Directions |
Transcribe all the entries that follow, leaving nothing out.
--- Input data ---
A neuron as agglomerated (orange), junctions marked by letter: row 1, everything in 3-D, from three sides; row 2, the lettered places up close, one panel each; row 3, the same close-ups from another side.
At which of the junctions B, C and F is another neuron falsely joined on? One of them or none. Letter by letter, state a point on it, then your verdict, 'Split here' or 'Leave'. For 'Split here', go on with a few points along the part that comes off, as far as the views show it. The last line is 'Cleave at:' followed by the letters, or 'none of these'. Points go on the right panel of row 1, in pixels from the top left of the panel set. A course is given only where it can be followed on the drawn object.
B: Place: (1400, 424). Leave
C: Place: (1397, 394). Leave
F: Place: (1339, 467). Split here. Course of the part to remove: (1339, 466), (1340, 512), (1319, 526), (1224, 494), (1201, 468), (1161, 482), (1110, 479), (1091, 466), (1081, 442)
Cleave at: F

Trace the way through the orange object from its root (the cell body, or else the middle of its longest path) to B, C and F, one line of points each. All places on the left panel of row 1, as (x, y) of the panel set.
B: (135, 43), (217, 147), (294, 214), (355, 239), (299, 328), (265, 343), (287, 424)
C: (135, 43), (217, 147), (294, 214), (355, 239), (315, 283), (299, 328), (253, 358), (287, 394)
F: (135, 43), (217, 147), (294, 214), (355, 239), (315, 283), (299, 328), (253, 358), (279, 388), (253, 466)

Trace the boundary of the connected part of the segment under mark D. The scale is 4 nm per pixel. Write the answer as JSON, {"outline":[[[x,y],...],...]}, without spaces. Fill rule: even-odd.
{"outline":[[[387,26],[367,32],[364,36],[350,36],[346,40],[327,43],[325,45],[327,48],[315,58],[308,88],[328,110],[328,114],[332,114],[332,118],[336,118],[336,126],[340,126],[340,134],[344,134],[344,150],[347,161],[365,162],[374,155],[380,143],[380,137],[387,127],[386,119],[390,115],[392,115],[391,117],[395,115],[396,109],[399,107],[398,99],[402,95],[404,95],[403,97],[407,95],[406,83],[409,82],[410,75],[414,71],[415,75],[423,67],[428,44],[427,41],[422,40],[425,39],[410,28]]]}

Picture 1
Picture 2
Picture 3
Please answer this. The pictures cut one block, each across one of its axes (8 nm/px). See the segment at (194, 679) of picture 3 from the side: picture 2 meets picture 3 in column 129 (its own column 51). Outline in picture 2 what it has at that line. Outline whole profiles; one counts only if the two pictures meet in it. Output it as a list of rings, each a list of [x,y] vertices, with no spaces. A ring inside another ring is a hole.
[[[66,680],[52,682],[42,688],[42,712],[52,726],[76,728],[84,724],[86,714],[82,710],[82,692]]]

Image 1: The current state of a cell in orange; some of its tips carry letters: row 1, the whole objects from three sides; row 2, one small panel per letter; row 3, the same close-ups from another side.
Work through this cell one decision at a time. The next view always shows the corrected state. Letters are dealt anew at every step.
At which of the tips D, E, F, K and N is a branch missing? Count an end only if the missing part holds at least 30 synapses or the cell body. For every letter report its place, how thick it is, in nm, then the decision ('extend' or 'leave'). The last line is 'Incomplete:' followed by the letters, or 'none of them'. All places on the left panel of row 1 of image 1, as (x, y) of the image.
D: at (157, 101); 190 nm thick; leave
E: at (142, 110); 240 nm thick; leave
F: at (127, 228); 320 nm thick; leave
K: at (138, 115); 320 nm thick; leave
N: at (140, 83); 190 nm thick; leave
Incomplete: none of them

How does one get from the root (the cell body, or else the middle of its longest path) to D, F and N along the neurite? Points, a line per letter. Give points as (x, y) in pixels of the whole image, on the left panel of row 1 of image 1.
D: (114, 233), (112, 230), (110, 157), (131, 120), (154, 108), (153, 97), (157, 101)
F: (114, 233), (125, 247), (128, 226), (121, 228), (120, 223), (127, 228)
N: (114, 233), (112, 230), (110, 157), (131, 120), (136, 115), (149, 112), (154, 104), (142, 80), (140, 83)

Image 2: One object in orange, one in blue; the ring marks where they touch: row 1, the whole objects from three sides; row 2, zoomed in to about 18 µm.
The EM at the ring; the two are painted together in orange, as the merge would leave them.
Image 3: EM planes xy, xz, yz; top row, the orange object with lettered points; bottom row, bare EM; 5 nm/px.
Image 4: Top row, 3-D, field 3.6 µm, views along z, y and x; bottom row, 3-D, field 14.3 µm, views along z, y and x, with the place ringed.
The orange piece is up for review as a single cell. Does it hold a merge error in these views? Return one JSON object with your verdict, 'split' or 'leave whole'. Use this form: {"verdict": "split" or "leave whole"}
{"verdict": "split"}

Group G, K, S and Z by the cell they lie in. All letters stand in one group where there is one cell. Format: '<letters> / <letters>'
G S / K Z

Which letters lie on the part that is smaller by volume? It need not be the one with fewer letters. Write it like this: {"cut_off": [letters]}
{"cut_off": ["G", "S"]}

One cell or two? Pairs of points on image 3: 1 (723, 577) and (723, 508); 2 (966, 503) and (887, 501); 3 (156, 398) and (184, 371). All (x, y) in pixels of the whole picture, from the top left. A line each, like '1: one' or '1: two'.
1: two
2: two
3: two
---
Task answer |
A neuron as agglomerated (orange), junctions marked by letter: row 1, everything in 3-D, from three sides; row 2, the lettered places up close, one panel each; row 3, the same close-ups from another side.
At which of the junctions B, C and F is another neuron falsely joined on? One of them or none. Letter by letter, state a point on it, then your verdict, 'Split here' or 'Leave'. For 'Split here', go on with a few points along the part that comes off, as far as the views show it. The last line is 'Cleave at:' followed by the letters, or 'none of these'. Points go on the right panel of row 1, in pixels from the top left of the panel set. A course is given only where it can be followed on the drawn object.
B: Place: (1400, 424). Leave
C: Place: (1397, 394). Leave
F: Place: (1339, 467). Split here. Course of the part to remove: (1339, 466), (1340, 512), (1319, 526), (1224, 494), (1201, 468), (1161, 482), (1110, 479), (1091, 466), (1081, 442)
Cleave at: F

Trace the way through the orange object from its root (the cell body, or else the middle of its longest path) to B, C and F, one line of points each. All places on the left panel of row 1, as (x, y) of the panel set.
B: (135, 43), (217, 147), (294, 214), (355, 239), (299, 328), (265, 343), (287, 424)
C: (135, 43), (217, 147), (294, 214), (355, 239), (315, 283), (299, 328), (253, 358), (287, 394)
F: (135, 43), (217, 147), (294, 214), (355, 239), (315, 283), (299, 328), (253, 358), (279, 388), (253, 466)

Trace the boundary of the connected part of the segment under mark D. The scale is 4 nm per pixel. Write the answer as JSON, {"outline":[[[x,y],...],...]}, without spaces. Fill rule: even-odd.
{"outline":[[[387,26],[367,32],[364,36],[350,36],[346,40],[327,43],[325,45],[327,48],[315,58],[308,88],[328,110],[328,114],[332,114],[332,118],[336,118],[336,126],[340,126],[340,134],[344,134],[344,150],[347,161],[365,162],[374,155],[380,143],[380,137],[387,127],[386,119],[390,115],[392,115],[391,117],[395,115],[396,109],[399,107],[398,99],[402,95],[404,95],[403,97],[407,95],[406,83],[409,82],[410,75],[414,71],[415,75],[423,67],[428,44],[427,41],[422,40],[425,39],[410,28]]]}

Picture 1
Picture 2
Picture 3
Please answer this. The pictures cut one block, each across one of its axes (8 nm/px). See the segment at (194, 679) of picture 3 from the side: picture 2 meets picture 3 in column 129 (its own column 51). Outline in picture 2 what it has at that line. Outline whole profiles; one counts only if the two pictures meet in it. Output it as a list of rings, each a list of [x,y] vertices, with no spaces. A ring inside another ring is a hole.
[[[66,680],[52,682],[42,688],[42,712],[52,726],[76,728],[84,724],[86,714],[82,710],[82,692]]]

Image 1: The current state of a cell in orange; some of its tips carry letters: row 1, the whole objects from three sides; row 2, one small panel per letter; row 3, the same close-ups from another side.
Work through this cell one decision at a time. The next view always shows the corrected state. Letters are dealt anew at every step.
At which of the tips D, E, F, K and N is a branch missing? Count an end only if the missing part holds at least 30 synapses or the cell body. For every letter report its place, how thick it is, in nm, then the decision ('extend' or 'leave'). The last line is 'Incomplete:' followed by the letters, or 'none of them'. All places on the left panel of row 1 of image 1, as (x, y) of the image.
D: at (157, 101); 190 nm thick; leave
E: at (142, 110); 240 nm thick; leave
F: at (127, 228); 320 nm thick; leave
K: at (138, 115); 320 nm thick; leave
N: at (140, 83); 190 nm thick; leave
Incomplete: none of them

How does one get from the root (the cell body, or else the middle of its longest path) to D, F and N along the neurite? Points, a line per letter. Give points as (x, y) in pixels of the whole image, on the left panel of row 1 of image 1.
D: (114, 233), (112, 230), (110, 157), (131, 120), (154, 108), (153, 97), (157, 101)
F: (114, 233), (125, 247), (128, 226), (121, 228), (120, 223), (127, 228)
N: (114, 233), (112, 230), (110, 157), (131, 120), (136, 115), (149, 112), (154, 104), (142, 80), (140, 83)

Image 2: One object in orange, one in blue; the ring marks where they touch: row 1, the whole objects from three sides; row 2, zoomed in to about 18 µm.
The EM at the ring; the two are painted together in orange, as the merge would leave them.
Image 3: EM planes xy, xz, yz; top row, the orange object with lettered points; bottom row, bare EM; 5 nm/px.
Image 4: Top row, 3-D, field 3.6 µm, views along z, y and x; bottom row, 3-D, field 14.3 µm, views along z, y and x, with the place ringed.
The orange piece is up for review as a single cell. Does it hold a merge error in these views? Return one JSON object with your verdict, 'split' or 'leave whole'. Use this form: {"verdict": "split" or "leave whole"}
{"verdict": "split"}

Group G, K, S and Z by the cell they lie in. All letters stand in one group where there is one cell. Format: '<letters> / <letters>'
G S / K Z

Which letters lie on the part that is smaller by volume? It need not be the one with fewer letters. Write it like this: {"cut_off": [letters]}
{"cut_off": ["G", "S"]}

One cell or two? Pairs of points on image 3: 1 (723, 577) and (723, 508); 2 (966, 503) and (887, 501); 3 (156, 398) and (184, 371). All (x, y) in pixels of the whole picture, from the top left. A line each, like '1: one' or '1: two'.
1: two
2: two
3: two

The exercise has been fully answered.